What Makes Models Different

If they all use transformers, why do models behave so differently?

Training data composition. A model trained heavily on code will be better at coding. A model trained on multilingual data will handle multiple languages. The data diet defines the model.
Data quality and filtering. More is not always better. Llama 3's team devoted enormous effort to data quality, deduplication, and filtering junk from the pre-training corpus.
Architecture tweaks. Mixture of Experts (MoE) activates only a subset of parameters per token, allowing larger models without proportionally larger compute. Some models use different attention variants (GQA, MLA) to reduce memory.
Post-training. Two models with identical pre-training can diverge dramatically based on SFT and RLHF. This is where Anthropic's safety focus, OpenAI's tool-use optimization, and Google's multimodal integration show up.
System prompt. The invisible instructions prepended to every conversation shape how the model behaves. It is part of the product, not the architecture, but it is often the biggest differentiator in practice.

Where This Is Going

The trend is toward efficiency. Qwen3 packs strong performance into a smaller parameter count through better training data and distillation. Ollama and llama.cpp make it possible to run quantized models on consumer hardware.
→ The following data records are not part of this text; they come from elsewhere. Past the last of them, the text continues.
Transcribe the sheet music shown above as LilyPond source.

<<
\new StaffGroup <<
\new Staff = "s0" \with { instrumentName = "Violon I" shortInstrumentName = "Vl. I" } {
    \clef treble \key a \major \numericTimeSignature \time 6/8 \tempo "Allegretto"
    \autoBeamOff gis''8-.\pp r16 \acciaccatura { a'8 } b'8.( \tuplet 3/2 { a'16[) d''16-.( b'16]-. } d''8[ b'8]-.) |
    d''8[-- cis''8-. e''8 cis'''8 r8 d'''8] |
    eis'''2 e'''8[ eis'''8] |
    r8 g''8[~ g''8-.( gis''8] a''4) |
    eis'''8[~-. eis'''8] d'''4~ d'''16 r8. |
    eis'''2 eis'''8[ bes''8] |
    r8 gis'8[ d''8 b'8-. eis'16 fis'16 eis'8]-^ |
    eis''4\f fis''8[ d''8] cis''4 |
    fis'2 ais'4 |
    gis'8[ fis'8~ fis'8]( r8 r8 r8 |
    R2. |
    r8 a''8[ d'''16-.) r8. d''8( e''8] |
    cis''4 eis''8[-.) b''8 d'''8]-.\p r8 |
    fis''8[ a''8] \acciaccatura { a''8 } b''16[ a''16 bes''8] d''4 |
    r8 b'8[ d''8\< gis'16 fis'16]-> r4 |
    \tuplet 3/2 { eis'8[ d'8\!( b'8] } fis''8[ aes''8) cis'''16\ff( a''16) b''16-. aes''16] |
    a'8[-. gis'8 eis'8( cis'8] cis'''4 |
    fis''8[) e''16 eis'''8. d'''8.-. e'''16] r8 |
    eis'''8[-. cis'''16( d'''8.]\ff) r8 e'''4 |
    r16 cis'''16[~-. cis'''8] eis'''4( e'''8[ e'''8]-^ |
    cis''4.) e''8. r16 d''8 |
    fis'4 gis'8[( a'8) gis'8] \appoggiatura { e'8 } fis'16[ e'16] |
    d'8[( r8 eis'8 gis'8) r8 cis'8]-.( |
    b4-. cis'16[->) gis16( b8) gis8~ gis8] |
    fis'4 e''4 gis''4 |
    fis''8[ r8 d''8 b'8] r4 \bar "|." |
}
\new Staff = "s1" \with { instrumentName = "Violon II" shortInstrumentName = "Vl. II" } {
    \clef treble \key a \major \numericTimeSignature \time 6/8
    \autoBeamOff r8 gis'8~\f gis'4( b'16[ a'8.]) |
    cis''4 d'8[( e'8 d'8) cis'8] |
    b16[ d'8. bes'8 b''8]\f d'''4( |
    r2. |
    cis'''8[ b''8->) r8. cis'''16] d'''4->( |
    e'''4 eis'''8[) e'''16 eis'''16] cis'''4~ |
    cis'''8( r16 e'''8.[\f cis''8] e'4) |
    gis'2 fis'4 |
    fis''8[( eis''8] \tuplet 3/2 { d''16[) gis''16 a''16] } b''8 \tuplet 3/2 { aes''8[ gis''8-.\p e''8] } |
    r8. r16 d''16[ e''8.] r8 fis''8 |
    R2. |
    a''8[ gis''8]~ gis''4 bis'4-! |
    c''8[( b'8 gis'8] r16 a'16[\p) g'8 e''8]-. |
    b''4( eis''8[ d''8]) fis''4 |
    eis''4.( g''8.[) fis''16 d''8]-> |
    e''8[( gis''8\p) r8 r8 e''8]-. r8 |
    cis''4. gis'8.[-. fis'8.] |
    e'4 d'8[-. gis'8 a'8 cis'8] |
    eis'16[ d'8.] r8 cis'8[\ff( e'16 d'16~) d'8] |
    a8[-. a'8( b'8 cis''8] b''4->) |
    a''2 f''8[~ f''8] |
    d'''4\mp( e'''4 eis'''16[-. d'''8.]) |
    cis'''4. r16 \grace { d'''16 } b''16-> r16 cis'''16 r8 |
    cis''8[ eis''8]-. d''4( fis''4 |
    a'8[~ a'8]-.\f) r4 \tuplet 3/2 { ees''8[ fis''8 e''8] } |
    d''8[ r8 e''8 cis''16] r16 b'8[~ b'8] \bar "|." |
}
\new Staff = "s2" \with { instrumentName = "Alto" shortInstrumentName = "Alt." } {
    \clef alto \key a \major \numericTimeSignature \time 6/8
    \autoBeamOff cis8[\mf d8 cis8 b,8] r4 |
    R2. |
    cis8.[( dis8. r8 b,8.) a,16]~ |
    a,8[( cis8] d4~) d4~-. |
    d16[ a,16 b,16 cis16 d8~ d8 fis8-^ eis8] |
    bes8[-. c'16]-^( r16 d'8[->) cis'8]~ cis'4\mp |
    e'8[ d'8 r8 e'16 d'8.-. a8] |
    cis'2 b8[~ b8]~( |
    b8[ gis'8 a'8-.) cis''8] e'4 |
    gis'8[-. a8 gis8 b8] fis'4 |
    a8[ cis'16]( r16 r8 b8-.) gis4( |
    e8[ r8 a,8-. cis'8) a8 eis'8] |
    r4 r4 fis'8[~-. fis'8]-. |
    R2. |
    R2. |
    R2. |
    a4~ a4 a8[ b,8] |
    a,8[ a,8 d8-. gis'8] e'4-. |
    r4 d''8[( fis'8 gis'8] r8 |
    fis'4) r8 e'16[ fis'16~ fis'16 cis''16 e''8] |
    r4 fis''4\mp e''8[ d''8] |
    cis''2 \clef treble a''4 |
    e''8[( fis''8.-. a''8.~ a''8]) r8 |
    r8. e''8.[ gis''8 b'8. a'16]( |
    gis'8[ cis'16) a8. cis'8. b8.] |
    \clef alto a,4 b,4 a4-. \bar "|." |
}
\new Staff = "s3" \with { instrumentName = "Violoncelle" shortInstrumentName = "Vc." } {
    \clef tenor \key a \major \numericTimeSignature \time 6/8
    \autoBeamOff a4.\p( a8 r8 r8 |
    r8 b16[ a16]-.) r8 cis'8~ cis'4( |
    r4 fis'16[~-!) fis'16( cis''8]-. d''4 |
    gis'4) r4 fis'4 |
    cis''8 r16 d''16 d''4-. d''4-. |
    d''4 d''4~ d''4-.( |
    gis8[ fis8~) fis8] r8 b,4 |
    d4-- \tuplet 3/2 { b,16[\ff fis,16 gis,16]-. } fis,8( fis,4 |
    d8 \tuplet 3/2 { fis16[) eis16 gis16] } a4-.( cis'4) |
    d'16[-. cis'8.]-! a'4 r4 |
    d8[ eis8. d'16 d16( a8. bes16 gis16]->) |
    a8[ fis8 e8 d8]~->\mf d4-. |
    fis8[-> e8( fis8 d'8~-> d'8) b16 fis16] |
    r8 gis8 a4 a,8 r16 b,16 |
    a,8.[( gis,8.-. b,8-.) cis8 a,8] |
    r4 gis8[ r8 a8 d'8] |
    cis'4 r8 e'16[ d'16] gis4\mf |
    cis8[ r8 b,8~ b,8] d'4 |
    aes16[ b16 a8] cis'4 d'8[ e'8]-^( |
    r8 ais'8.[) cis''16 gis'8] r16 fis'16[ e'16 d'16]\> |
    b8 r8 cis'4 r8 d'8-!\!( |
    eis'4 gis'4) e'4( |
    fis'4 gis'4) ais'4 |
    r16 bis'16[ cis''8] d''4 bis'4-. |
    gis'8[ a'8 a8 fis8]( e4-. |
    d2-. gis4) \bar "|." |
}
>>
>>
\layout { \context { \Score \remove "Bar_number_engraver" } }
The other trend is specialization. General-purpose models are being complemented by purpose-built models — code generation, document processing, audio understanding. The era of one-model-does-everything gives way to model routing, where different tasks get routed to different models optimized for that task. This is the problem OmniRoute solves in my stack.

The architecture is not changing fundamentally. The transformer is still the backbone. But everything around it — training data quality, efficiency techniques, alignment methods, inference optimization — is evolving fast.

The models will get smaller, faster, smarter, and cheaper. The names will keep sounding like car trims. And under the hood, it will still be tokens going in and probabilities coming out.

I run multiple LLMs through OmniRoute on a self-hosted infrastructure. If you are building on top of these models, understanding the architecture helps you choose the right tool and set realistic expectations.